Start of Supplied data
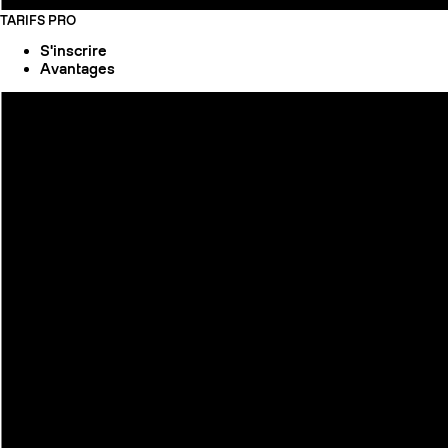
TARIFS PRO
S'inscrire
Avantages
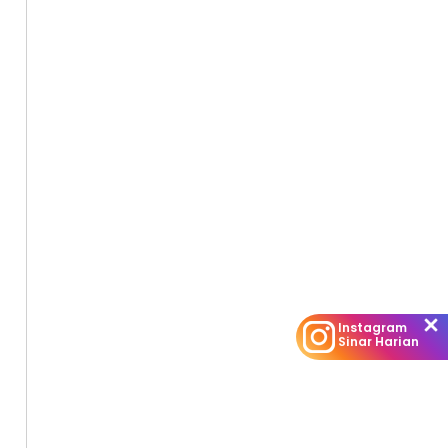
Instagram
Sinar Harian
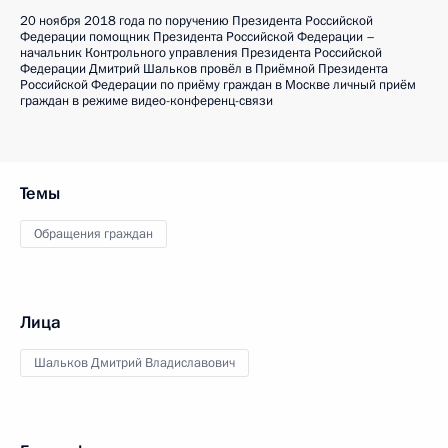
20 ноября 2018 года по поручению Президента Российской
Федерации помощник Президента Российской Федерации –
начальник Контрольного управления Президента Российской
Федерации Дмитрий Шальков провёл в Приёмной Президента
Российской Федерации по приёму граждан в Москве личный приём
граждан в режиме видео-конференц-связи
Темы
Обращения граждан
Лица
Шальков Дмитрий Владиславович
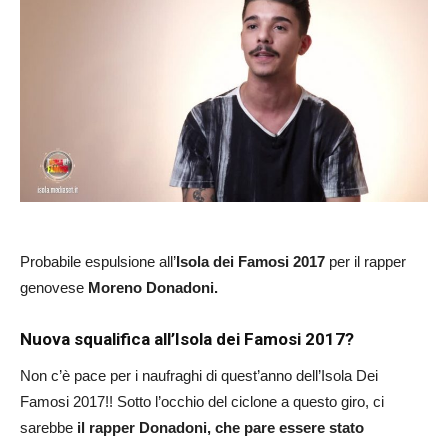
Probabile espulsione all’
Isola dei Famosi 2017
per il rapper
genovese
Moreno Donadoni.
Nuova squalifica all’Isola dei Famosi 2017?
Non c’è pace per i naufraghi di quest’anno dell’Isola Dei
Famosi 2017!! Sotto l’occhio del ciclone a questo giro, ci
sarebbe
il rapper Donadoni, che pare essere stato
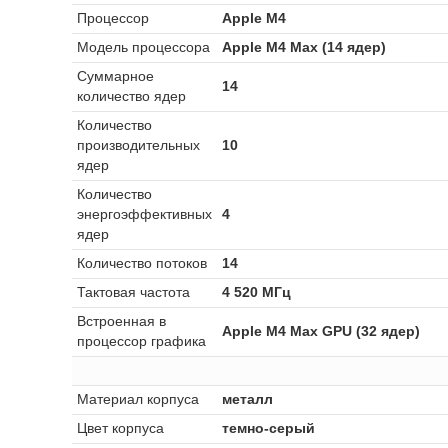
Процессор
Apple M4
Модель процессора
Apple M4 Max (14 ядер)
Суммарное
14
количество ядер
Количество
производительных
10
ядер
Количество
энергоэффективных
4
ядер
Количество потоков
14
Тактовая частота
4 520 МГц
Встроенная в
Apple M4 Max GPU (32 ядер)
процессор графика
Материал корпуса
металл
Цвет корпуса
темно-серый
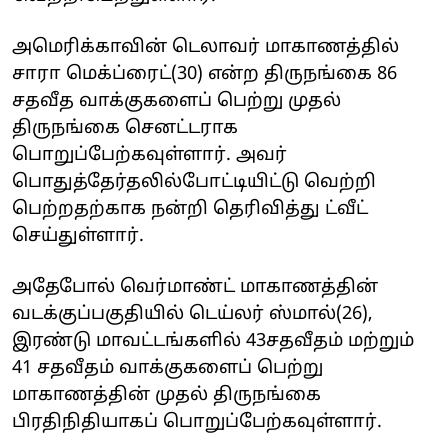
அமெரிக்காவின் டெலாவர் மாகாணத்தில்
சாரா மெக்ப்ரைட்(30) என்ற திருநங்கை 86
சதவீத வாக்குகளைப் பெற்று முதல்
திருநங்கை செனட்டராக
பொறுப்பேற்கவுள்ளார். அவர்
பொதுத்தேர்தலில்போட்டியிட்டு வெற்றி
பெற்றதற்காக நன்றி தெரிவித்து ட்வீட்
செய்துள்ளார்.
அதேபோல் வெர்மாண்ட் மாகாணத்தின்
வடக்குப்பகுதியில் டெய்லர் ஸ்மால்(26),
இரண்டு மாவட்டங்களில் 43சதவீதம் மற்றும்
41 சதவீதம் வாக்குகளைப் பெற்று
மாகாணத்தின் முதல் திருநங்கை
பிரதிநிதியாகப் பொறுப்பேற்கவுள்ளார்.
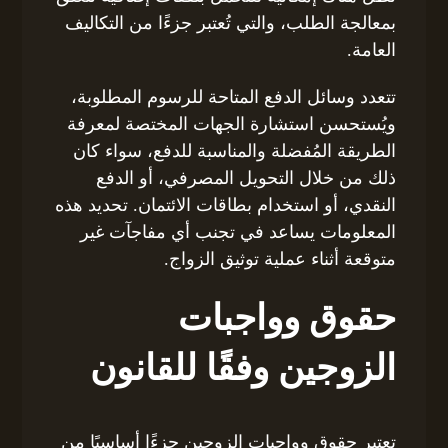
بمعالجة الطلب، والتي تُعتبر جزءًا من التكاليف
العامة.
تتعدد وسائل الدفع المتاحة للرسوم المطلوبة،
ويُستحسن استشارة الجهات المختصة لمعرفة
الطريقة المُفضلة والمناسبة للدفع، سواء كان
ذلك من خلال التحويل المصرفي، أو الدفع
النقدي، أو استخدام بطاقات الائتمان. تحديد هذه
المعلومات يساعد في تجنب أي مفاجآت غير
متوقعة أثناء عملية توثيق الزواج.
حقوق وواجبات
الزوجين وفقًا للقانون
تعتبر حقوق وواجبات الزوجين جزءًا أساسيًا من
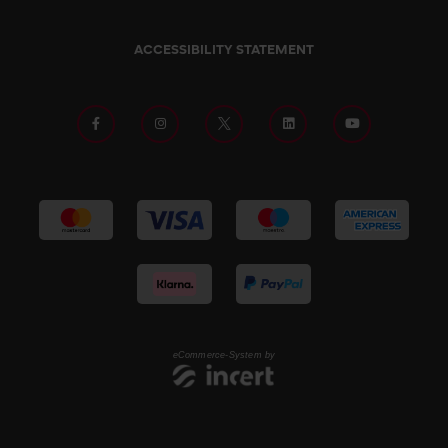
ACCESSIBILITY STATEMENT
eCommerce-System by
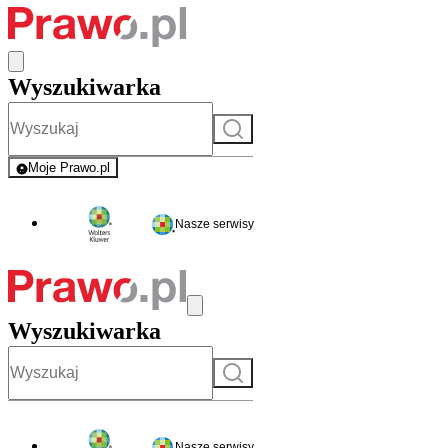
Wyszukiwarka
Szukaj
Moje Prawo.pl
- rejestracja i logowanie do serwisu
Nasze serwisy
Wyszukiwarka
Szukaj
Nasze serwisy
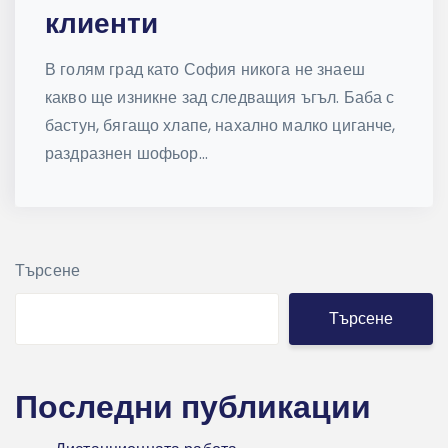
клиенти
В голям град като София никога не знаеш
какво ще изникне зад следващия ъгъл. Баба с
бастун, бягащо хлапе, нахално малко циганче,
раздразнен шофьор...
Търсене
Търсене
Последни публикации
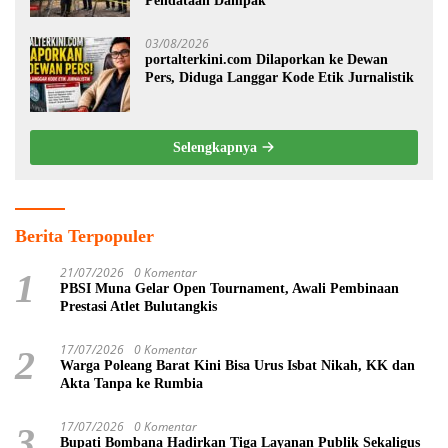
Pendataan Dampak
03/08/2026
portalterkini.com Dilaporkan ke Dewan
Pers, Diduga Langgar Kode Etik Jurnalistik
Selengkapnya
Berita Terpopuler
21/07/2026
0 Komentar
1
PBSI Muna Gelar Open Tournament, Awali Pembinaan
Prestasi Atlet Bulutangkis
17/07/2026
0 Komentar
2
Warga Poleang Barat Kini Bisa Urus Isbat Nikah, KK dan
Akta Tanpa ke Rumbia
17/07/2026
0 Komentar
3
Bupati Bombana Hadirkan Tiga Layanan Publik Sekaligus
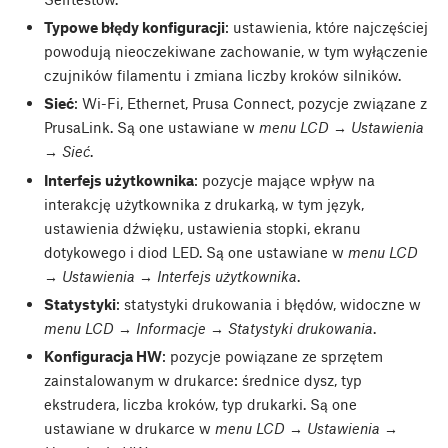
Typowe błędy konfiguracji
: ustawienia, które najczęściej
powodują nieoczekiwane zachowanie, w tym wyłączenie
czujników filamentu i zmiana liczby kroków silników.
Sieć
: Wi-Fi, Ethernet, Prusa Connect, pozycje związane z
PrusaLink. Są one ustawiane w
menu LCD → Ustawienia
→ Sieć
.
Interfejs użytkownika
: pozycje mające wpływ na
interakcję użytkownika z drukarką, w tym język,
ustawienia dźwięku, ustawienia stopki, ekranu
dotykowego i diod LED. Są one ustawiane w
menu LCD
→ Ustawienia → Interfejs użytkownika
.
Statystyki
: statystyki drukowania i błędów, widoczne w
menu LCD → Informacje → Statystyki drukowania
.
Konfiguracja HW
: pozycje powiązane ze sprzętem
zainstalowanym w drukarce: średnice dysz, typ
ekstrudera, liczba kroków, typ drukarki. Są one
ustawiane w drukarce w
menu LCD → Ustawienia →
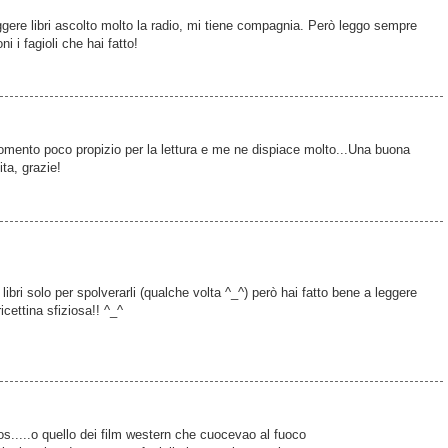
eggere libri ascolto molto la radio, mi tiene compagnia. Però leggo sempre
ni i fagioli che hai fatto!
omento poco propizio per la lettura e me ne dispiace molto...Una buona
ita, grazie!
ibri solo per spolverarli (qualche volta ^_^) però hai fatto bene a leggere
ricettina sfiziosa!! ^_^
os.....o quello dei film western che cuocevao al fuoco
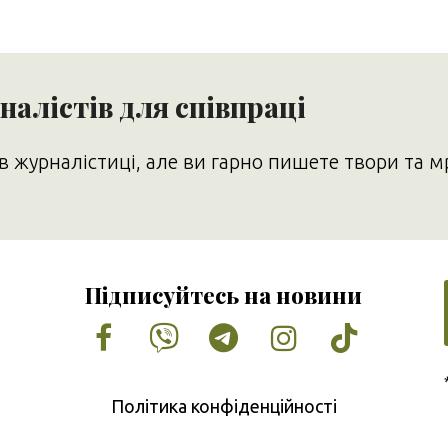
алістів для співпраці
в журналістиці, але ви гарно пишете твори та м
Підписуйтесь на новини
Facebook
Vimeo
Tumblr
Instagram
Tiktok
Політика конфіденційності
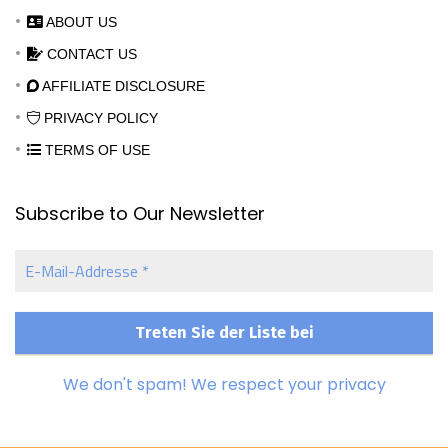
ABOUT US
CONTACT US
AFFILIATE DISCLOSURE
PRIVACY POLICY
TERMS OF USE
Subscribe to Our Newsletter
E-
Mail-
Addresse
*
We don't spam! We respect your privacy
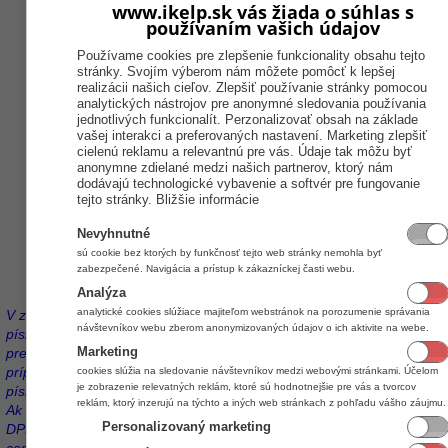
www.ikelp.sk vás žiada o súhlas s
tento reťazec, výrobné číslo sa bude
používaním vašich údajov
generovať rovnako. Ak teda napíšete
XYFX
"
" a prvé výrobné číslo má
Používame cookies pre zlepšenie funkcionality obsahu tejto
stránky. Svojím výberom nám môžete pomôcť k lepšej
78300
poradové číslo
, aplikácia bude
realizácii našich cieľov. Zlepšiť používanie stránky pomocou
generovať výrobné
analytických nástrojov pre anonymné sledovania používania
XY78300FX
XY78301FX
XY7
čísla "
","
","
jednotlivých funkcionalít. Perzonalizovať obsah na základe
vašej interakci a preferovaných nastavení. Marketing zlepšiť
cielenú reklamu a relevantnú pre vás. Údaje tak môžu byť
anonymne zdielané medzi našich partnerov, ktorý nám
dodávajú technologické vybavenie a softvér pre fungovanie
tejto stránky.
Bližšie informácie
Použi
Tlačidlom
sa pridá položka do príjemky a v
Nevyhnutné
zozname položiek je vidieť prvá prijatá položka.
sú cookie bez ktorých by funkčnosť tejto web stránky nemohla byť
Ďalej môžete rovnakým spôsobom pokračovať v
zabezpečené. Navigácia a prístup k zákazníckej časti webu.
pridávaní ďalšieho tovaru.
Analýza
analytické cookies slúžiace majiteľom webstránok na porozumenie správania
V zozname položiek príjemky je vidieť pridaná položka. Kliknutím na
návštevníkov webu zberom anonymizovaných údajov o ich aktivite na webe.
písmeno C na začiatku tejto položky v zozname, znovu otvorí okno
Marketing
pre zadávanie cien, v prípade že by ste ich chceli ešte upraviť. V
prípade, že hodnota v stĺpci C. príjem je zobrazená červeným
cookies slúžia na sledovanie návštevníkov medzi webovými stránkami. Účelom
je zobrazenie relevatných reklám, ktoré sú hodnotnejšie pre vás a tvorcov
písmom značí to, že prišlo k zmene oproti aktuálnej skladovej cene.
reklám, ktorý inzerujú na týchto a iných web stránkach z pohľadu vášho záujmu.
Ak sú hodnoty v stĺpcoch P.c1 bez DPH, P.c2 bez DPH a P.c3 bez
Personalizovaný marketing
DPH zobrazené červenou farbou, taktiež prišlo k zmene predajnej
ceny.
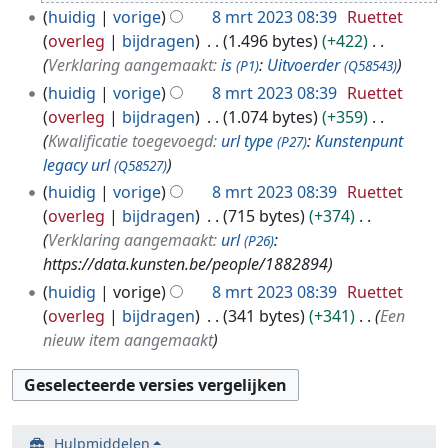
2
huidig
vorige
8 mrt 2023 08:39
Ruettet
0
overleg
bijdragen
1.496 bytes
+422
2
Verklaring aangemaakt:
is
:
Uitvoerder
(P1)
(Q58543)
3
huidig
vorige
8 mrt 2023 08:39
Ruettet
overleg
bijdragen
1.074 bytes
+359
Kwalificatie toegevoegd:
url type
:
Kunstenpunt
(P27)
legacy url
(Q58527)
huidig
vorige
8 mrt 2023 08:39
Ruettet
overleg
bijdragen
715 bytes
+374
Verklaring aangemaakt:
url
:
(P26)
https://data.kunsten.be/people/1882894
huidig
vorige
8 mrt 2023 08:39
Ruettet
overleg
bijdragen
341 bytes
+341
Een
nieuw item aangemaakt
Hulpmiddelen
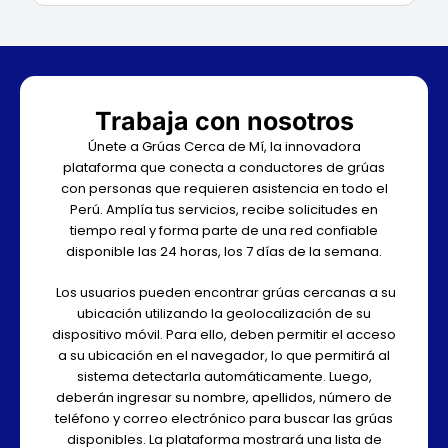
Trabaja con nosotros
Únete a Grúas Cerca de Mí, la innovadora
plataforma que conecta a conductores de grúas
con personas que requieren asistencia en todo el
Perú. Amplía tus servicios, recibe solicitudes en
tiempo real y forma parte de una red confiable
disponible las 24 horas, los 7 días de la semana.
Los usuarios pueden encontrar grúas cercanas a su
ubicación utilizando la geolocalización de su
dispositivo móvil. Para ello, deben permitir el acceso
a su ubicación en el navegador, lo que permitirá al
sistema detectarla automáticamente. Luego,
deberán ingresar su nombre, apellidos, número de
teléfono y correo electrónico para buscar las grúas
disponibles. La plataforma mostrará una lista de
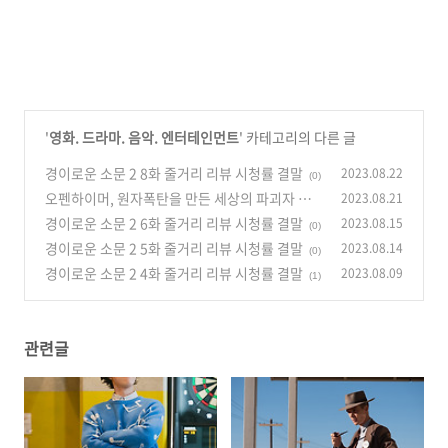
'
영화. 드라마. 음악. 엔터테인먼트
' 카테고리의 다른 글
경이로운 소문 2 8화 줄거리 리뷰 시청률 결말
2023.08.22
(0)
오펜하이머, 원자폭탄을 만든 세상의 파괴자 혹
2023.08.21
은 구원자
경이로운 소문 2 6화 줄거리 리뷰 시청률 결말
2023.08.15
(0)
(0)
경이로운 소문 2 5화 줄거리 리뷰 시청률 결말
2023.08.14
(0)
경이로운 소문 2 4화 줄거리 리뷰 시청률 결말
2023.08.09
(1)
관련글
End of Supplied data
**Work task**: Rewrite the lines of the records starting at the line containing "20 ноября 2018" and ending at the line containing "Шальков Дмитрий Владиславович", with "Обращения граждан" replaced by "Письма граждан" and everything else unchanged. Give only those lines.

**Response to the task**:
20 ноября 2018 года по поручению Президента Российской
Федерации помощник Президента Российской Федерации –
начальник Контрольного управления Президента Российской
Федерации Дмитрий Шальков провёл в Приёмной Президента
Российской Федерации по приёму граждан в Москве личный приём
граждан в режиме видео-конференц-связи
Темы
Письма граждан
Лица
Шальков Дмитрий Владиславович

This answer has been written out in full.